Crate wyrm [−] [src]

A reverse mode, define-by-run, low-overhead autodifferentiation library.

Features

Performs backpropagation through arbitrary, define-by-run computation graphs, emphasizing low overhead estimation of sparse, small models on the CPU.

Highlights:

Low overhead.
Built-in support for sparse gradients.
Define-by-run.
Trivial Hogwild-style parallelisation, scaling linearly with the number of CPU cores available.

Requires the nightly compiler due to use of SIMD intrinsics.

Quickstart

The following defines a univariate linear regression model, then backpropagates through it.

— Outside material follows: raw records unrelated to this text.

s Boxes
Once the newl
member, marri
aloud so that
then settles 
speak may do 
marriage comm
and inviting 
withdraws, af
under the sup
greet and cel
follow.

let slope = ParameterNode::new(random_matrix(1, 1));
let intercept = ParameterNode::new(random_matrix(1, 1));

let x = InputNode::new(random_matrix(1, 1));
let y = InputNode::new(random_matrix(1, 1));

let y_hat = slope.clone() * x.clone() + intercept.clone();
let mut loss = (y.clone() - y_hat).square();

To optimize the parameters, create an optimizer object and go through several epochs of learning:

let mut optimizer = SGD::new(0.1, vec![slope.clone(), intercept.clone()]);

for _ in 0..num_epochs {
    let x_value: f32 = rand::random();
    let y_value = 3.0 * x_value + 5.0;

    // You can re-use the computation graph
    // by giving the input nodes new values.
    x.set_value(x_value);
    y.set_value(y_value);

    loss.forward();
    loss.backward(1.0);

    optimizer.step();
    loss.zero_gradient();
}

You can use rayon to fit your model in parallel, by first creating a set of shared parameters, then building a per-thread copy of the model:

let slope_param = Arc::new(HogwildParameter::new(random_matrix(1, 1)));
let intercept_param = Arc::new(HogwildParameter::new(random_matrix(1, 1)));
let num_epochs = 10;

(0..rayon::current_num_threads())
    .into_par_iter()
       .for_each(|_| {
           let slope = ParameterNode::shared(slope_param.clone());
           let intercept = ParameterNode::shared(intercept_param.clone());
           let x = InputNode::new(random_matrix(1, 1));
           let y = InputNode::new(random_matrix(1, 1));
           let y_hat = slope.clone() * x.clone() + intercept.clone();
           let mut loss = (y.clone() - y_hat).square();

           let mut optimizer = SGD::new(0.1, vec![slope.clone(), intercept.clone()]);

           for _ in 0..num_epochs {
               let x_value: f32 = rand::random();
               let y_value = 3.0 * x_value + 5.0;

               x.set_value(x_value);
               y.set_value(y_value);

               loss.forward();
               loss.backward(1.0);

               optimizer.step();
               loss.zero_gradient();
           }
       });

BLAS support

You should enable BLAS support to get (much) better performance out of matrix-multiplication-heavy workloads. To do so, add the following to your Cargo.toml:

ndarray = { version = "0.11.0", features = ["blas", "serde-1"] }
blas-src = { version = "0.1.2", default-features = false, features = ["openblas"] }
openblas-src = { version = "0.5.6", default-features = false, features = ["cblas"] }

Fast numerics

Enable the fast-math option to use fast approximations to transcendental functions. This should give substantial speed gains in networks that are exp, ln, or tanh-heavy.

Modules

nn	Neural network components.

Structs

HogwildParameter	Struct used to hold parameters that need to be shared among multiple `ParameterNode`s for asynchronous, parallel optimization.
IndexInputNode	An input node for integer indices into `ParameterNode`s, used for implementing indexable embedding layers.
InputNode	Input node for the graph.
ParameterNode	Parameter node, holds the optimizable parameters of the model.
SGD	Standard stochastic gradient descent optimizer with a fixed learning rate.
Variable	Handle to a node in the computation graph. The underlying nodes are reference counted, so the handles can be freely cloned to use the nodes multiple times in the same graph.

Enums

Bor	Generalisation over borrowed `RefCell` values and simple references.

Traits

DataInput	Trait describing nodes that can accept new values once the graph has been defined.
Node	Trait representing a computation node. Structs implementing this trait can be used as elements of the computation graph.

Functions

finite_difference	Compute finite difference gradient estimates of the output variable with respect to the input. Use to verify correctness of gradient computations.
simd_dot	SIMD-enabled vector-vector dot product.

Type Definitions

Arr	Alias for a `f32` `ndarray` matrix.